**To do**: From the records below, copy out exactly the lines from the one containing "Panel set 2: The" to the one containing "The merge is made.", both included. Add nothing else.

**Supplied records**:
━━━━━━

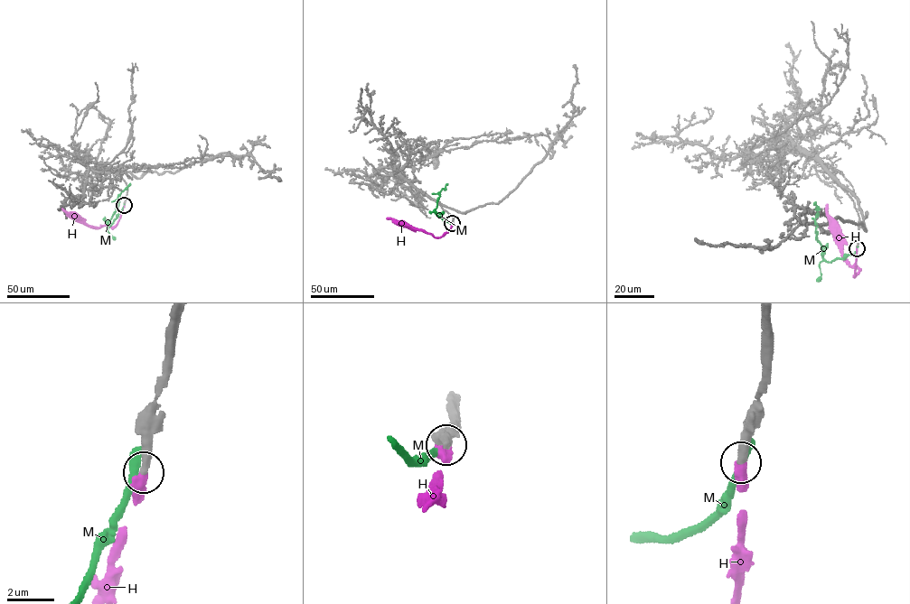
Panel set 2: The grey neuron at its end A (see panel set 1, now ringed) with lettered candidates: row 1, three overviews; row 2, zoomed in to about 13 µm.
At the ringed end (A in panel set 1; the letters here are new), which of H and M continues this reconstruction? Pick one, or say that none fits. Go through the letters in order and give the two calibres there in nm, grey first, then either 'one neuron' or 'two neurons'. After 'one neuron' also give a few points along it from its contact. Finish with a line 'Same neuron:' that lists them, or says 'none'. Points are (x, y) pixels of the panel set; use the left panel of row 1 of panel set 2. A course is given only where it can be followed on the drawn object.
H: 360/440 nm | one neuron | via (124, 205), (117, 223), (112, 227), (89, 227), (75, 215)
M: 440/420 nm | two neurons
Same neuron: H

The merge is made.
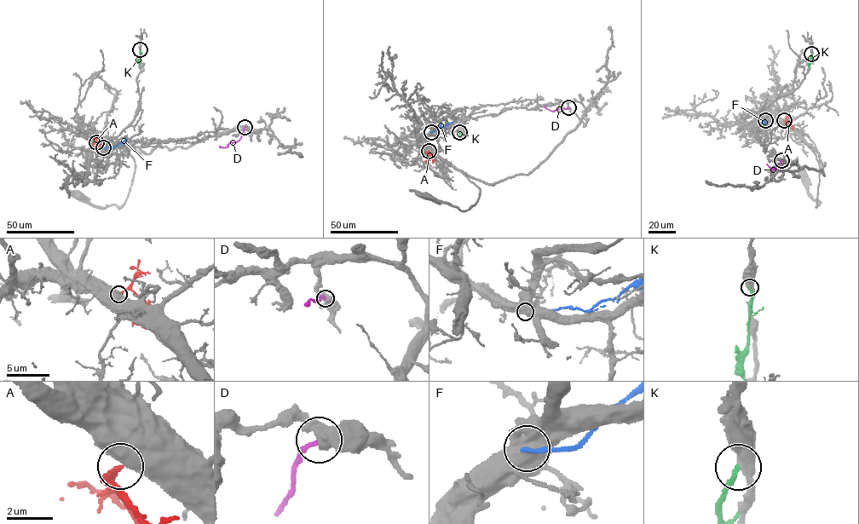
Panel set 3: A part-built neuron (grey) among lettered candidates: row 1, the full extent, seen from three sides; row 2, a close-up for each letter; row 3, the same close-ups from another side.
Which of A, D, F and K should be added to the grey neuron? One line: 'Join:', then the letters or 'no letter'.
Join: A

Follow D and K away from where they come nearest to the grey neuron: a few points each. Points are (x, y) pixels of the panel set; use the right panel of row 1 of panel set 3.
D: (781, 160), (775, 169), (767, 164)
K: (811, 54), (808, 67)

━━━━━━

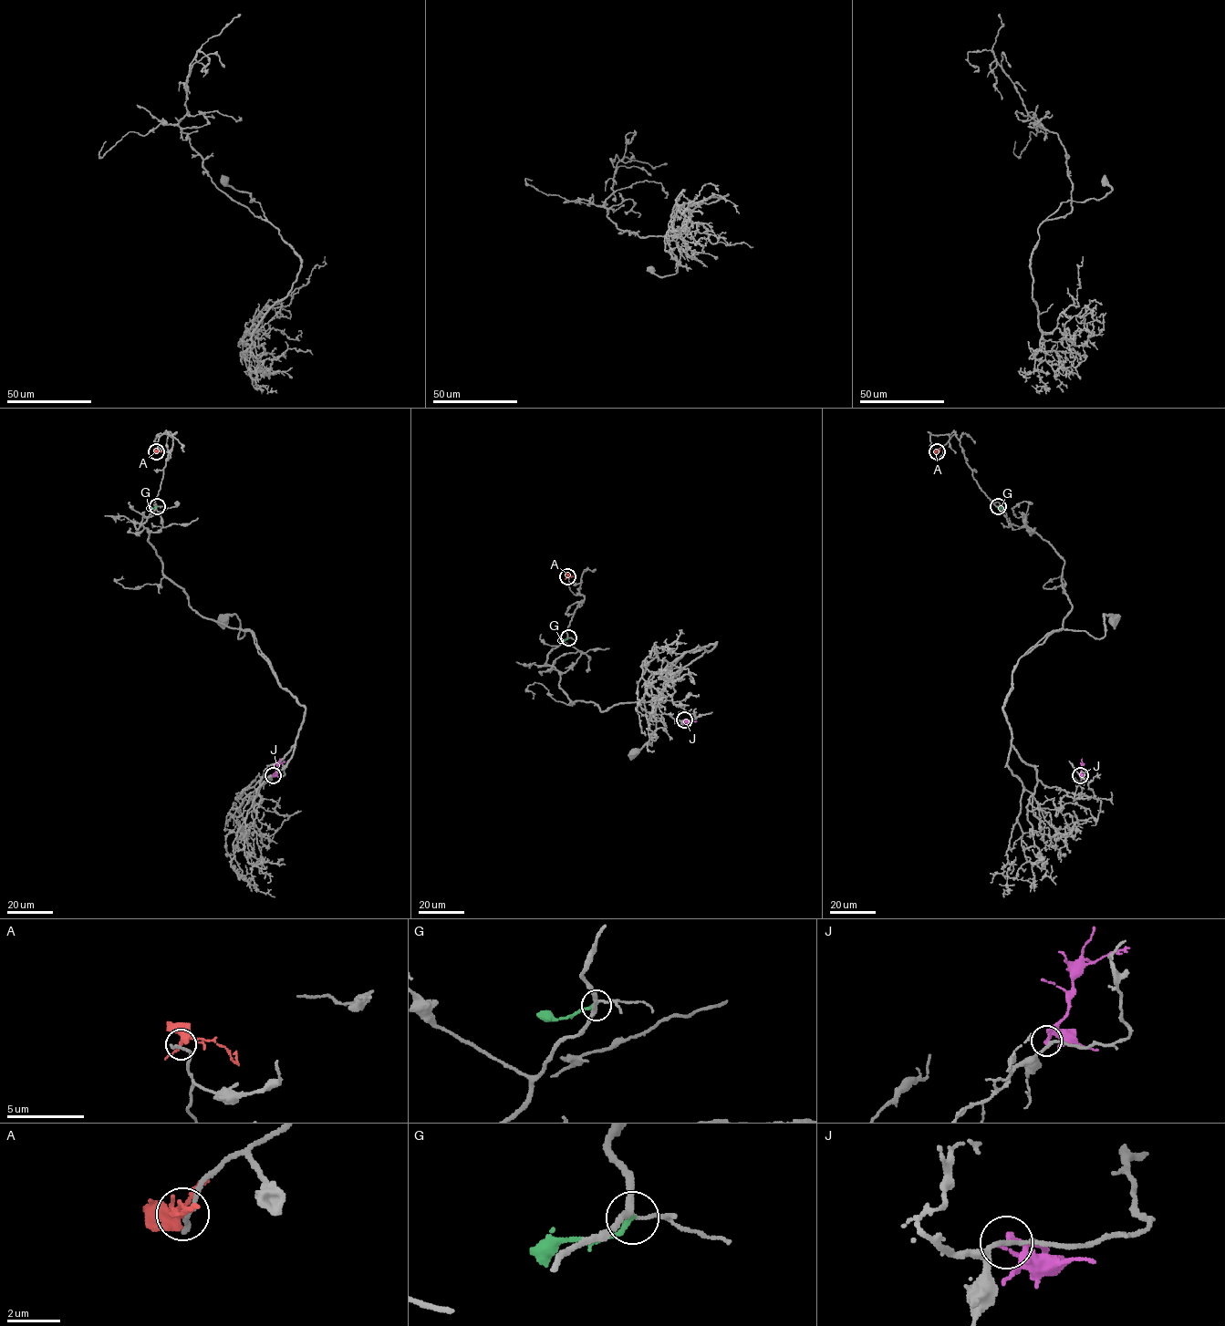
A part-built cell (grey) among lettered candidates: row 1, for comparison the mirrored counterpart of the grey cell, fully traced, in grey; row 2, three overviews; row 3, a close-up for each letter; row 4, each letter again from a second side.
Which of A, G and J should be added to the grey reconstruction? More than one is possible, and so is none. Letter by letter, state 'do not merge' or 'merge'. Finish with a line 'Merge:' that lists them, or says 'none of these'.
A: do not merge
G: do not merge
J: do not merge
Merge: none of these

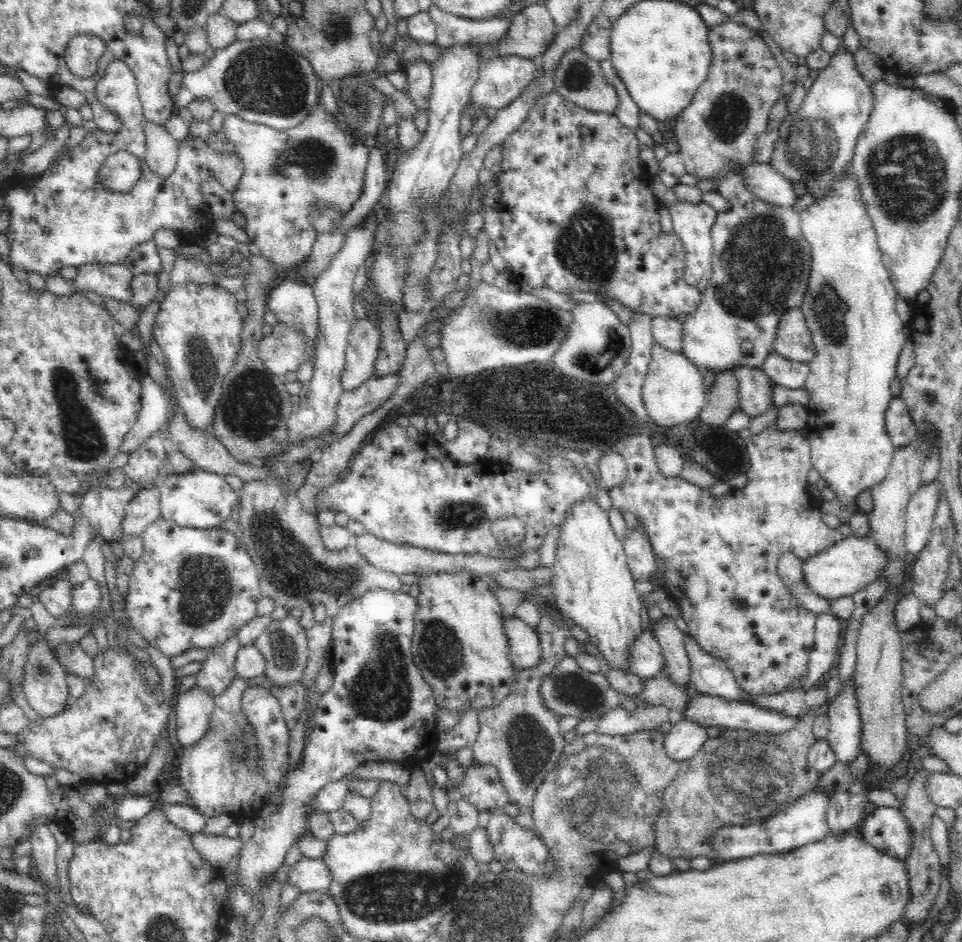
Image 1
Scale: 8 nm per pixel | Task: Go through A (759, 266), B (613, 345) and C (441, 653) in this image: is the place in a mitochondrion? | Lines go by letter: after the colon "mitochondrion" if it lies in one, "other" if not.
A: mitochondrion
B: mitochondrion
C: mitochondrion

━━━━━━

**Expected answer**:
Panel set 2: The grey neuron at its end A (see panel set 1, now ringed) with lettered candidates: row 1, three overviews; row 2, zoomed in to about 13 µm.
At the ringed end (A in panel set 1; the letters here are new), which of H and M continues this reconstruction? Pick one, or say that none fits. Go through the letters in order and give the two calibres there in nm, grey first, then either 'one neuron' or 'two neurons'. After 'one neuron' also give a few points along it from its contact. Finish with a line 'Same neuron:' that lists them, or says 'none'. Points are (x, y) pixels of the panel set; use the left panel of row 1 of panel set 2. A course is given only where it can be followed on the drawn object.
H: 360/440 nm | one neuron | via (124, 205), (117, 223), (112, 227), (89, 227), (75, 215)
M: 440/420 nm | two neurons
Same neuron: H

The merge is made.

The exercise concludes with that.